Now a man from the house of Levi went and took a Levite woman as a wife. The woman became pregnant and bore a son. When she saw that he was a special[a] child, she hid him for three months. When she was no longer able to hide him, she got a papyrus basket for him and coated it with tar and pitch. She put the child into it and placed it in the reeds along the bank of the Nile. His sister stood at a distance to see what would happen to him.

Pharaoh’s daughter came down to bathe in the Nile, and her attendants were walking along the bank of the Nile. Pharaoh’s daughter saw the basket among the reeds and sent her servant girl to get it. She opened it and saw the child. It was a boy, and he was crying. She felt sorry for him and said, “This is one of the Hebrew boys.”

Then his sister said to Pharaoh’s daughter, “Should I go and call a wet nurse from the Hebrew women to nurse the child for you?”

Pharaoh’s daughter said to her, “Yes, go.”

So the young woman went and called the child’s mother to come. Pharaoh’s daughter said to her, “Take this child and nurse him for me, and I will pay you for doing it.”

So the woman took the child and nursed him. 10 When the child grew up, she brought him to Pharaoh’s daughter, and he became her son. She named him Moses, with the explanation, “Because I drew him up out of the water.”[b]

Moses Flees to Midian

11 After some time, when Moses had grown up, he went out to his own people and observed their forced labor. He saw an Egyptian striking a Hebrew, one of his own people. 12 After he looked this way and that, and he saw that no one was there, he struck down the Egyptian and hid him in the sand.

13 The next day when he went out, he came upon two Hebrew men who were fighting. He said to the one in the wrong, “Why were you striking your fellow Hebrew?”

14 The man said, “Who made you a ruler and a judge over us? Are you planning to kill me just as you killed the Egyptian?”

Moses was afraid and thought, “What I have done has definitely become known.” 15 When Pharaoh heard what Moses had done, he sought to kill Moses. Moses, however, fled from Pharaoh’s presence and went to live in the land of Midian. There he sat down by a well.

16 Now a priest of Midian had seven daughters. They came and started drawing water. They filled the troughs to water their father’s flock, 17 but some shepherds came and drove them away. Moses, however, stood up and helped them. He then watered their flock. 18 When the daughters came to Reuel, their father, he said, “Why have you returned so early today?”

19 They said, “An Egyptian man rescued us from the shepherds. He even drew water for us and watered the flock.”

20 Reuel said to his daughters, “Where is he? Why have you left the man there? Invite him to have something to eat.”

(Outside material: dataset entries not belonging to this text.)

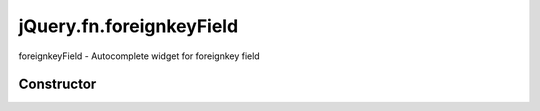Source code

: 



.. Classes and methods

jQuery.fn.foreignkeyField
================================================================================

.. class-title


foreignkeyField - Autocomplete widget for foreignkey field








    


Constructor
-----------

.. js:class:: jQuery.fn.foreignkeyField()









    



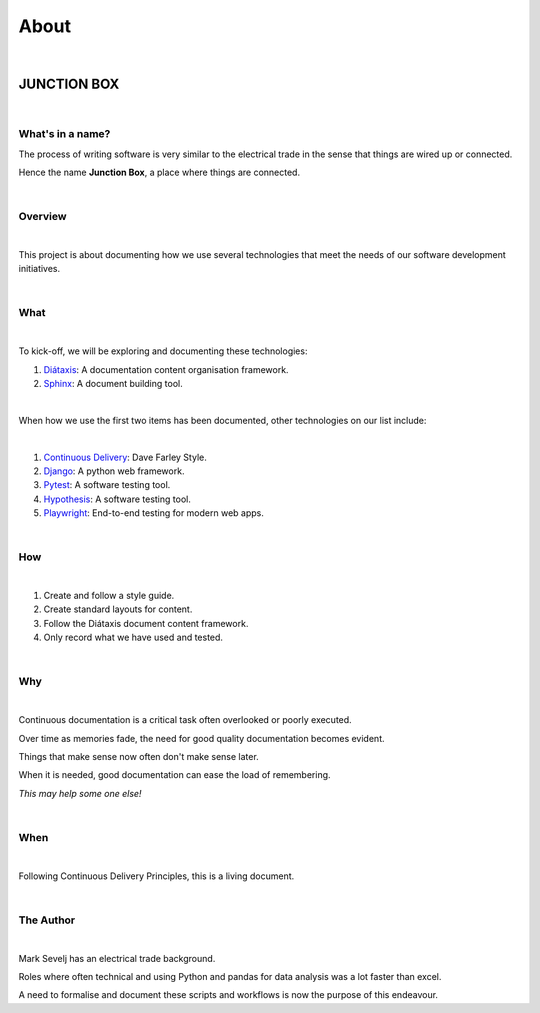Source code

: =========
**About**
=========

|

JUNCTION BOX
============

|

**What's in a name?**
---------------------

The process of writing software is very similar to the electrical trade in the sense that things are wired up or connected.

Hence the name **Junction Box**, a place where things are connected.

|

**Overview**
------------
|

This project is about documenting how we use several technologies that meet the needs of our software development initiatives.

|

**What**
--------

|

To kick-off, we will be exploring and documenting these technologies:

#. `Diátaxis <https://diataxis.fr/>`__:  A documentation content organisation framework.
#. `Sphinx <https://www.sphinx-doc.org/en/master/>`__:  A document building tool.

|

When how we use the first two items has been  documented, other technologies on our list include:

|

#. `Continuous Delivery <https://www.youtube.com/channel/UCCfqyGl3nq_V0bo64CjZh8g>`__: Dave Farley Style.
#. `Django <https://www.djangoproject.com/>`__: A python web framework.
#. `Pytest <https://docs.pytest.org/en/6.2.x/>`__: A software testing tool.
#. `Hypothesis <https://hypothesis.readthedocs.io/en/latest/index.html>`__: A software testing tool.
#. `Playwright <https://playwright.dev/>`__: End-to-end testing for modern web apps.

|

**How**
-------
|

#. Create and follow a style guide.
#. Create standard layouts for content.
#. Follow the  Diátaxis document content framework.
#. Only record what we have used and tested.

|

**Why**
-------

|

Continuous documentation is a critical task often overlooked or poorly executed.

Over time as memories fade, the need for good quality documentation becomes evident.

Things that make sense now often don't make sense later.

When it is needed, good documentation can ease the load of remembering.

*This may help some one else!*

|

**When**
--------
|

Following Continuous Delivery Principles, this is a living document.

|

**The Author**
--------------
|

Mark Sevelj has an electrical trade background.

Roles where often technical and using Python and pandas for data analysis was a lot faster than excel.

A need to formalise and document these scripts and workflows is now the purpose of this endeavour.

21 Moses agreed to stay with the man. The man gave his daughter Zipporah to Moses as a wife. 22 She gave birth to a son, and Moses named him Gershom, for he said, “I have become an alien[c] living in a foreign land.”

God Hears Israel’s Groaning

23 After a long time, the king of Egypt died. The Israelites groaned because of their slavery. They cried out, and their cry for help because of their slavery went up to God. 24 So God heard their groaning, and he remembered his covenant with Abraham, with Isaac, and with Jacob. 25 God saw the people of Israel, and God watched over them.

Footnotes

  1. Exodus 2:2 Literally good
  2. Exodus 2:10 Moses sounds like the Hebrew verb for draw up.
  3. Exodus 2:22 Gershom sounds like the Hebrew for an alien there.